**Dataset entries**
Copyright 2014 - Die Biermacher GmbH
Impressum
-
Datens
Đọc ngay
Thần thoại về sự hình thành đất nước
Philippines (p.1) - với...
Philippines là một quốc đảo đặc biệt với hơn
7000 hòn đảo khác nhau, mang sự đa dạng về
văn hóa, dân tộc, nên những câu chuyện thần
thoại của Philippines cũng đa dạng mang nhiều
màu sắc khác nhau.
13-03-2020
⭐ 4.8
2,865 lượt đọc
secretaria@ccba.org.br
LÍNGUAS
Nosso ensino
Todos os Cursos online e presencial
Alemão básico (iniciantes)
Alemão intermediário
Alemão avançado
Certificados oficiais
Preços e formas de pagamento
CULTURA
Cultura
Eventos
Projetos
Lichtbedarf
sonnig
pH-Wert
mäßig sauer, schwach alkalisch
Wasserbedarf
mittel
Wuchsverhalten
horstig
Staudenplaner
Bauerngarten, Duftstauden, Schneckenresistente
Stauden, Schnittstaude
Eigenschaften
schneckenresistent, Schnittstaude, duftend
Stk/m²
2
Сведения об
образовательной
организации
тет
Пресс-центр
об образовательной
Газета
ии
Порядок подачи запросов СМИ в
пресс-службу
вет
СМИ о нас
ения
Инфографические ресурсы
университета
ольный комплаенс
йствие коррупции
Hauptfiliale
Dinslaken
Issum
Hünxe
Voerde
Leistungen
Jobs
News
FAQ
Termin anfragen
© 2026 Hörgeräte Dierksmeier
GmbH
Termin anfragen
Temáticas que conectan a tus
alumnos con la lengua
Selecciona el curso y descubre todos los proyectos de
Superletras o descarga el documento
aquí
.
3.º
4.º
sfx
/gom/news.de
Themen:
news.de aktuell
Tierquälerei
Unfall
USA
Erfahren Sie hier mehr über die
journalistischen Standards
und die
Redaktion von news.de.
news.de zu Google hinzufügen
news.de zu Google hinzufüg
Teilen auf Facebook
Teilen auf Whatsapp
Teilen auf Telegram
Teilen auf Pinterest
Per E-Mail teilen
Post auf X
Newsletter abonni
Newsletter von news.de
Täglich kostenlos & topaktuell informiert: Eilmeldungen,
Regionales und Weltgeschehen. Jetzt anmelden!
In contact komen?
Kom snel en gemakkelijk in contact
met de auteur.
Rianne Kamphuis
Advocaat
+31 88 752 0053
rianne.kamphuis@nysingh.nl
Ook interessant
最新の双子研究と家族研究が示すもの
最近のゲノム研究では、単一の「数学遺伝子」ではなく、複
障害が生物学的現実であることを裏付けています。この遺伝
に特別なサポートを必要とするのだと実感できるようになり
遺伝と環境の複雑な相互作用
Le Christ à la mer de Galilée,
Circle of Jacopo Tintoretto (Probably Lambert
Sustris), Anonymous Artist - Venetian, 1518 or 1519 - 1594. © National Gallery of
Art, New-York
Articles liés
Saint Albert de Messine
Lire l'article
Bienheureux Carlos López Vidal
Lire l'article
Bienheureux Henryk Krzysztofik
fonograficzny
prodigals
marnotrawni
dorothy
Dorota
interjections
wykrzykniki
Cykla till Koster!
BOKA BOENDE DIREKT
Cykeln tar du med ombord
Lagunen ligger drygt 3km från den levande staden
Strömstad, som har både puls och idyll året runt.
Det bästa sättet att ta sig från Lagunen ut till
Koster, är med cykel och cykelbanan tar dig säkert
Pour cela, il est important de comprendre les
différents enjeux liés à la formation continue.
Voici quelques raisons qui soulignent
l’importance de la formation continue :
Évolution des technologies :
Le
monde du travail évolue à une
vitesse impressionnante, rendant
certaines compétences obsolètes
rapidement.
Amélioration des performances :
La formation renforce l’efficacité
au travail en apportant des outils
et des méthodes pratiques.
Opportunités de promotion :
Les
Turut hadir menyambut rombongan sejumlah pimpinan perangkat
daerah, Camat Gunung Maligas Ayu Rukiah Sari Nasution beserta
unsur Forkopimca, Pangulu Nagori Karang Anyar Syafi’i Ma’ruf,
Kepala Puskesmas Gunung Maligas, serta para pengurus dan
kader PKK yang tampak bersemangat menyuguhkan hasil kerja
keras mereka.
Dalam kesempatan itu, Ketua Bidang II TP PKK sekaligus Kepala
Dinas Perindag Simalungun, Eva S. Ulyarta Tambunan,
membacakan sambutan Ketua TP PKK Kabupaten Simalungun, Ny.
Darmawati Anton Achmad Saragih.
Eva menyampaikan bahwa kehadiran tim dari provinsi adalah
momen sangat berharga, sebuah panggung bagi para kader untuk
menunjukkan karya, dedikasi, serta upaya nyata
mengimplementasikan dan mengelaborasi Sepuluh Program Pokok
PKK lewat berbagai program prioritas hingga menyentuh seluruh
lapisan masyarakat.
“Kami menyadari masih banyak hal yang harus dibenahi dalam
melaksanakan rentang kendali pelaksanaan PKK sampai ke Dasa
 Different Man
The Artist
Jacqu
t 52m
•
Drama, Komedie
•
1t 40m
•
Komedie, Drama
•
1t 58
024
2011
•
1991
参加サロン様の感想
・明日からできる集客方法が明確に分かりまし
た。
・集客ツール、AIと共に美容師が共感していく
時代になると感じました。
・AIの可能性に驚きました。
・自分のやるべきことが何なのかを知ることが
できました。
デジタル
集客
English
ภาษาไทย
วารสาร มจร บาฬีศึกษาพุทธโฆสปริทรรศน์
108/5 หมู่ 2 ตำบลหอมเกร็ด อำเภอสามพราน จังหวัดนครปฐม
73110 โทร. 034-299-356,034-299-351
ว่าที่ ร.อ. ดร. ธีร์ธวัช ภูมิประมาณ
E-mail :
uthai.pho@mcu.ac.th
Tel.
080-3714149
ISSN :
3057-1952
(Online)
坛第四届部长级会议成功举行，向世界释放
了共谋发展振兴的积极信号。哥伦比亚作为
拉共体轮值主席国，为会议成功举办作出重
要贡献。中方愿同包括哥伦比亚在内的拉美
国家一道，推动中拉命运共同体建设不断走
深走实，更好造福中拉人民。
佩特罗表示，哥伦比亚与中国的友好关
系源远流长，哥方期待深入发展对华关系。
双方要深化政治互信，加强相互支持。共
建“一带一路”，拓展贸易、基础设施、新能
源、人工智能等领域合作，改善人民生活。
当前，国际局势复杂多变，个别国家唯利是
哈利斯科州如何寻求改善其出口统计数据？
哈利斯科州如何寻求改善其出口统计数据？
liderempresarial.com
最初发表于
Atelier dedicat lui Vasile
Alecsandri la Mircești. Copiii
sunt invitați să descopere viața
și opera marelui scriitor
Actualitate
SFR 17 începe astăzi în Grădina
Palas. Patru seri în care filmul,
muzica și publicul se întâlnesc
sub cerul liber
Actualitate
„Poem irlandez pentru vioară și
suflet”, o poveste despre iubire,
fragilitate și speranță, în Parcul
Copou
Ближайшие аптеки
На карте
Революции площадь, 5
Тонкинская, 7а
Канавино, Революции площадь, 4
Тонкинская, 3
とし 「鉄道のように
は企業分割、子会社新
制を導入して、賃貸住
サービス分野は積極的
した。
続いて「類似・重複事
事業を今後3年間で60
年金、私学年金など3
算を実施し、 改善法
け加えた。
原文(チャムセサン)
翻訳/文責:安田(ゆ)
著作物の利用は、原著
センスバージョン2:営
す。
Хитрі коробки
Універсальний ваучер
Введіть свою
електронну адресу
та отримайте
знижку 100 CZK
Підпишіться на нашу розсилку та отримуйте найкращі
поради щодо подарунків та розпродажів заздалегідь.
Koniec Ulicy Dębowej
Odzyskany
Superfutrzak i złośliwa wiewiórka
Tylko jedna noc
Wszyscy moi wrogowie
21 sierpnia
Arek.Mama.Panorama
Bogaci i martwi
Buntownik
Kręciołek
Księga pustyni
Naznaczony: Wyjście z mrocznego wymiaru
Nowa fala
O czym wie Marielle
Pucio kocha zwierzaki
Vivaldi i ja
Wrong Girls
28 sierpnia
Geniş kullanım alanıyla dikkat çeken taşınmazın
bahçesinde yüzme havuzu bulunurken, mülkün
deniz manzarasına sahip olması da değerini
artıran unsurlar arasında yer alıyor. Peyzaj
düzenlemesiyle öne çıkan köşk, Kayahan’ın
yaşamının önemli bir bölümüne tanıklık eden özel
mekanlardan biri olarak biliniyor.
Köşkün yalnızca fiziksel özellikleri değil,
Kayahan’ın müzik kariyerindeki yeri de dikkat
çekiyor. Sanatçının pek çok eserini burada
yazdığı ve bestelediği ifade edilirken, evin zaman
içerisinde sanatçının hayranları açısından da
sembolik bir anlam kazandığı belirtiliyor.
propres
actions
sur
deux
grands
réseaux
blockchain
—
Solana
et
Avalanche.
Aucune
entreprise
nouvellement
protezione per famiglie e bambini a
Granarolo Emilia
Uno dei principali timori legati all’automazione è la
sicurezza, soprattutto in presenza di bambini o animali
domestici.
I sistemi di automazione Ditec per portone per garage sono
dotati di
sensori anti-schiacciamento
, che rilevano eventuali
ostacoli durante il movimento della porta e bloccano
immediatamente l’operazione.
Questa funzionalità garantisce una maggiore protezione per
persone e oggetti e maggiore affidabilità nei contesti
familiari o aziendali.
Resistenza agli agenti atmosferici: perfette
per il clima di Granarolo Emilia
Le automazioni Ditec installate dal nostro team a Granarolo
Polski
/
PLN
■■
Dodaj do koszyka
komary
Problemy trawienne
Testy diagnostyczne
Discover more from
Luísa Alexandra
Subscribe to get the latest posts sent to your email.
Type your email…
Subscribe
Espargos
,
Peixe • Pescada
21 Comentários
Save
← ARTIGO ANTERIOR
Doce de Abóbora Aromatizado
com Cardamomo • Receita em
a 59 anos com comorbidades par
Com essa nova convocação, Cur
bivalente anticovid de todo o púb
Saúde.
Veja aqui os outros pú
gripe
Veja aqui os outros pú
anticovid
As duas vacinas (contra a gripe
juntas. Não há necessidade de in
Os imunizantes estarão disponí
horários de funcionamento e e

**Task requirements**
Using the data above, reproduce exactly the lines between those holding "Komedie, Drama" and "73110 โทร. 034-299-356,034-299-351", inclusive, and no others.

**Written response**
Komedie, Drama
•
1t 58
024
2011
•
1991
参加サロン様の感想
・明日からできる集客方法が明確に分かりまし
た。
・集客ツール、AIと共に美容師が共感していく
時代になると感じました。
・AIの可能性に驚きました。
・自分のやるべきことが何なのかを知ることが
できました。
デジタル
集客
English
ภาษาไทย
วารสาร มจร บาฬีศึกษาพุทธโฆสปริทรรศน์
108/5 หมู่ 2 ตำบลหอมเกร็ด อำเภอสามพราน จังหวัดนครปฐม
73110 โทร. 034-299-356,034-299-351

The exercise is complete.